### Page excerpt
The Provisions of SICA & Companies Act
Sick Industrial Companies (Special Provisions) Act, 1985, as indicated by its title and preamble, was a special legislation enacted in public interest with the twin objects of
➢ securing the timely detection of sick and potentially sick companies
➢ speedy determination and enforcement of remedial measures i.r.o. such companies.
SICA was basically and predominantly a remedial and ameliorative, in so far as it empowered a quasi judicial body-Board for Industrial and Financial Reconstruction (BIFR), to take appropriate measures for revival and rehabilitation of potentially sick industrial undertakings and for liquidation of non-viable companies.

### Data entries
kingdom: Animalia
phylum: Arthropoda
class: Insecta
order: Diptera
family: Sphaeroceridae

* * *

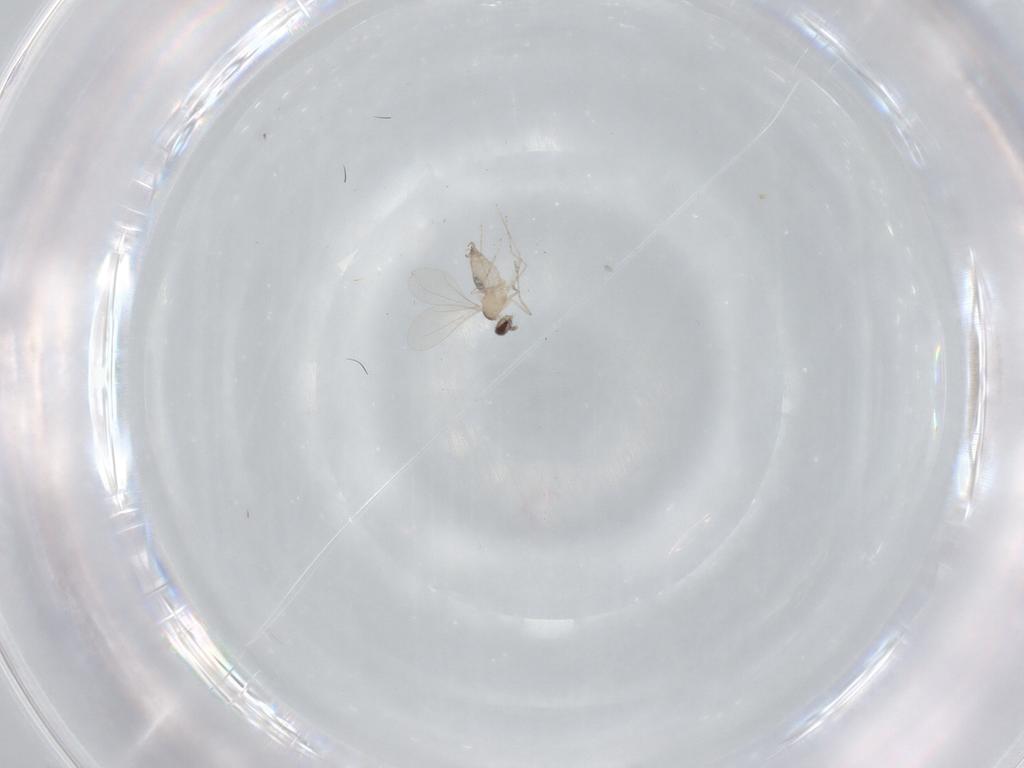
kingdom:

### Given problem
Can you rewrite the paragraph of the SICA text above that begins "SICA was basically and predominantly" more briefly, keeping its main facts?

### Completed exercise
SICA was mainly a remedial and ameliorative law. It empowered the Board for Industrial and Financial Reconstruction (BIFR), a quasi-judicial body, to take measures to revive and rehabilitate potentially sick industrial undertakings and to liquidate non-viable companies.